RECORDS SHOWN START
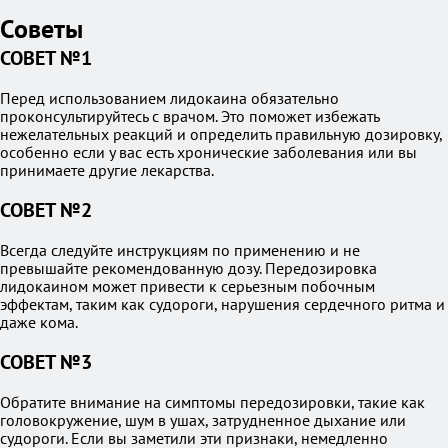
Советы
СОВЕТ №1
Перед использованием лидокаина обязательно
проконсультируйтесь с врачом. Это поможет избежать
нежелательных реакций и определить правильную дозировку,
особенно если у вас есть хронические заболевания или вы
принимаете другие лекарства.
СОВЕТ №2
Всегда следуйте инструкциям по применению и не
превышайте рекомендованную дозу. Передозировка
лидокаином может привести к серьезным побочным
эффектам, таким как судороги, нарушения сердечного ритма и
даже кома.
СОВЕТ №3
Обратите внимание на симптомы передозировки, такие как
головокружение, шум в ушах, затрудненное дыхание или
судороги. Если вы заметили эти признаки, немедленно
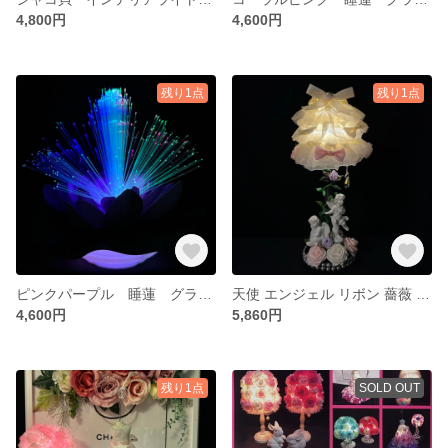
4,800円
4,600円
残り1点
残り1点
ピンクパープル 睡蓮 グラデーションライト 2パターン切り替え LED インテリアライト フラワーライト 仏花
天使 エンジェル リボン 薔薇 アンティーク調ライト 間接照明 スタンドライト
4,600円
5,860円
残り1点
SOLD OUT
RECORDS SHOWN END
RECORDS SHOWN START
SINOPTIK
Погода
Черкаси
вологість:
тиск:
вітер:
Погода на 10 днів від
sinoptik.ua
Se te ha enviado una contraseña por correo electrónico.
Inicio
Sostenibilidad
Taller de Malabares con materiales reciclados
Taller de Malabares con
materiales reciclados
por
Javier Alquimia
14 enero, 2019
RECORDS SHOWN END
* TASK TO CARRY OUT
The expected result is every line from the material above that includes "materiales".

* SOLVED PROBLEM
Taller de Malabares con materiales reciclados
materiales reciclados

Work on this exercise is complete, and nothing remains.